Just a decade ago, Ecuador was transitioning to hydroelectric power, aiming to harness its abundant rivers to meet growing energy demands and drive economic growth. However, this vision is now challenged by a severe drought linked to climate change, which has significantly affected the country's power grid.
Since September, Ecuador has faced daily energy cuts lasting up to 14 hours. The drought has dried rivers and reservoirs, resulting in widespread blackouts, loss of water supply, and disrupted communication services. An industry group estimates the nation loses $12 million in productivity and sales for every hour of power outage.
The drought affecting Ecuador mirrors similar issues globally, with countries such as Zambia and China also experiencing significant power outages due to water scarcity related to climate conditions. More than one billion people reside in nations where hydropower constitutes over 50% of their energy sources, and many scientists predict that climate change will make hydropower increasingly unreliable.
In Ecuador, President Daniel Noboa recently promised to alleviate the power cuts, claiming that energy imports from Colombia would help ease the crisis. Energy experts, however, caution that without substantial rainfall, outages may persist until 2026, emphasizing the need for diversification in the country’s energy sector.
The roots of Ecuador's energy struggles can be traced back to investments made under former President Rafael Correa, who initiated numerous hydroelectric projects to modernize the energy landscape. However, challenges including design flaws and subsequent administrations' maintenance neglect have contributed to the current crisis.
Former presidents have expressed differing views on the energy crisis, with some attributing the issue to the excessive focus on hydroelectric energy, which has rendered the system vulnerable to climate change. Others cite economic challenges and the need for long-term solutions to energy security.
Various social sectors are feeling the impacts of the ongoing power cuts, including educational institutions and small businesses. A notable example is a foundation in Quito that provides job training for individuals with disabilities, which faces severe financial strain due to rising energy costs.

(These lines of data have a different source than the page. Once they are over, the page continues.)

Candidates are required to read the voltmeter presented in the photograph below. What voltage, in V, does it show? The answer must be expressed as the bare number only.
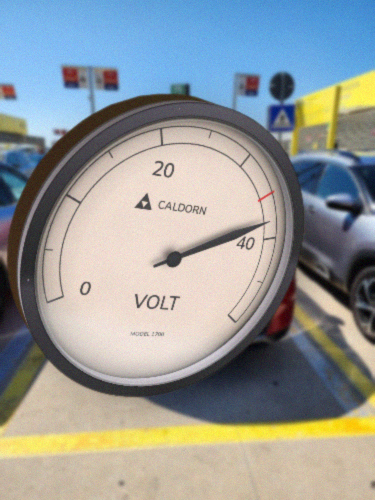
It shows 37.5
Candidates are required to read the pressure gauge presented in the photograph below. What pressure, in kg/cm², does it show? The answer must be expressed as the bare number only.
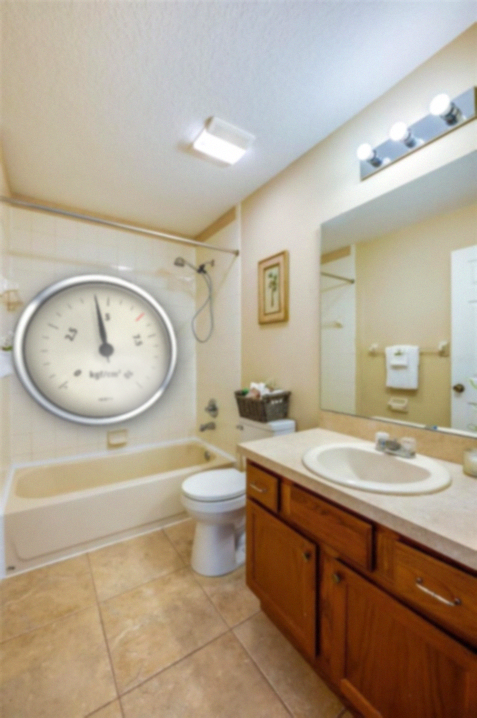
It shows 4.5
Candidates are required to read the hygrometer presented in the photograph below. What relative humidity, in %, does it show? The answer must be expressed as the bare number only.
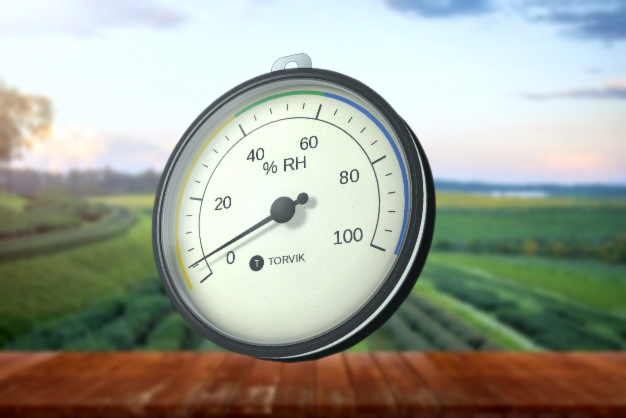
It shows 4
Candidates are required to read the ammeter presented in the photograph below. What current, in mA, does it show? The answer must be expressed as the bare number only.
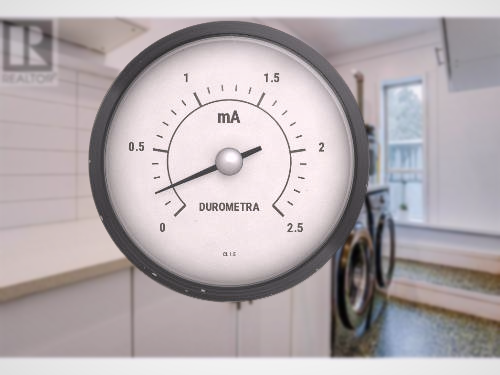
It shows 0.2
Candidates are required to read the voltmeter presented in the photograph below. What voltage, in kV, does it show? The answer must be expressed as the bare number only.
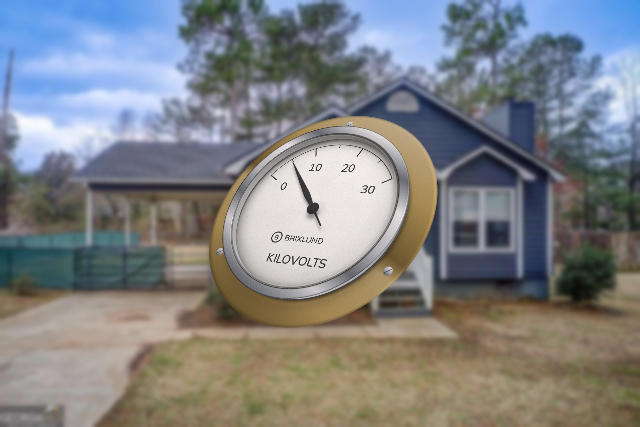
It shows 5
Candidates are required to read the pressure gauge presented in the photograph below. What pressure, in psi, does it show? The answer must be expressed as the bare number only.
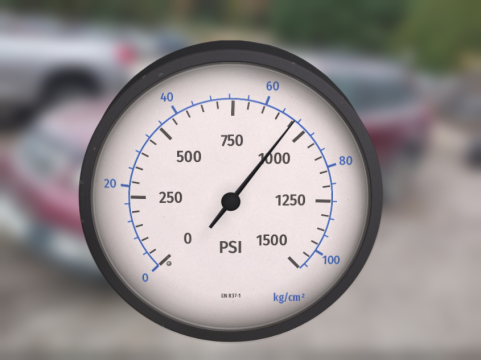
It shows 950
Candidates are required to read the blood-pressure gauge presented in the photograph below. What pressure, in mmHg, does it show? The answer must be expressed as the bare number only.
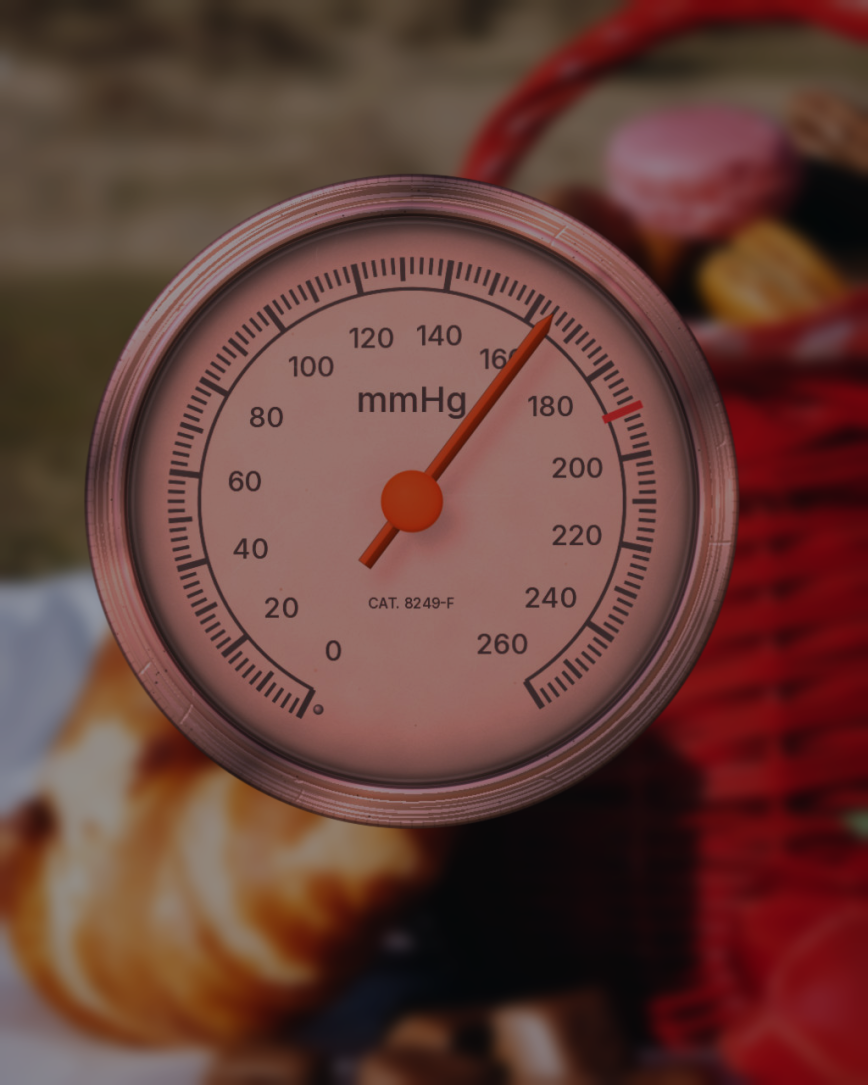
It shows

Small businesses, such as ice cream shops dependent on refrigeration, have also been heavily affected, losing significant inventory due to outages. Moreover, the poorest communities bear the brunt of the crisis, as they lack safety nets during energy shortages.
The situation poses critical challenges for families like that of Katherine Mantilla, whose newborn daughter relies on an oxygen tank, yet cannot afford to refill it due to the loss of income from her job selling sandwiches at busy traffic stops.